(Page excerpt Opens)

It combines lightweight built-in ML models, NLP feature extraction, external embedding support, and rule-based matching into a unified engine for pattern detection and classification.

🚀 What is Vec-Eyes Core?

Vec-Eyes Core is the engine behind Vec-Eyes CLI.

It provides:

🧠 Machine Learning (KNN, Naive Bayes, Logistic Regression, SVM, Random Forest, Gradient Boosting, Isolation Forest)
🔡 NLP pipelines (Tokenization, TF-IDF, lightweight internal embeddings, external embeddings)
⚡ Vector similarity (Word2Vec, FastText)
🔎 Rule engine (Regex / optional VectorScan)
📊 Hybrid scoring system

Production Notes

Vec-Eyes ships pure-Rust, dependency-light implementations that are useful for embedded classifiers, deterministic tests, security-oriented text features, and quick baselines. For high-stakes production ML, treat the built-in Word2Vec/FastText-style training and classical models as lightweight estimators rather than drop-in replacements for mature training stacks such as scikit-learn, XGBoost, or full fastText.

Recommended production path:

Use built-in Count/TF-IDF, KNN, Bayes, and rules for small or medium text-classification workloads.
Use external fastText or word2vec embeddings when semantic quality matters.
Evaluate every pipeline with held-out metrics before deploying; see src/metrics.rs for accuracy, F1, ROC-AUC, confusion matrix, and reports.

(Page excerpt Closes)
(Extracted material Opens)

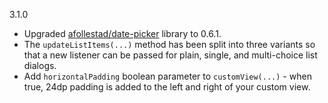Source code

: 3.1.0

* Upgraded [afollestad/date-picker](https://github.com/afollestad/date-picker) library to 0.6.1.
* The `updateListItems(...)` method has been split into three variants so that a new listener can be 
passed for plain, single, and multi-choice list dialogs.
* Add `horizontalPadding` boolean parameter to `customView(...)` - when true, 24dp padding is added
to the left and right of your custom view.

(Extracted material Closes)

> Work request 1: How would you render "Vec-Eyes Core is the engine behind Vec-Eyes CLI." from the Vec-Eyes Core excerpt in Spanish?
> Work request 2: In the Vec-Eyes Core excerpt, when should external fastText or word2vec embeddings be used?
This material has nothing to do with the Vec-Eyes Core excerpt.

> Written solution 1: Vec-Eyes Core es el motor detrás de Vec-Eyes CLI.

> Written solution 2: When semantic quality matters.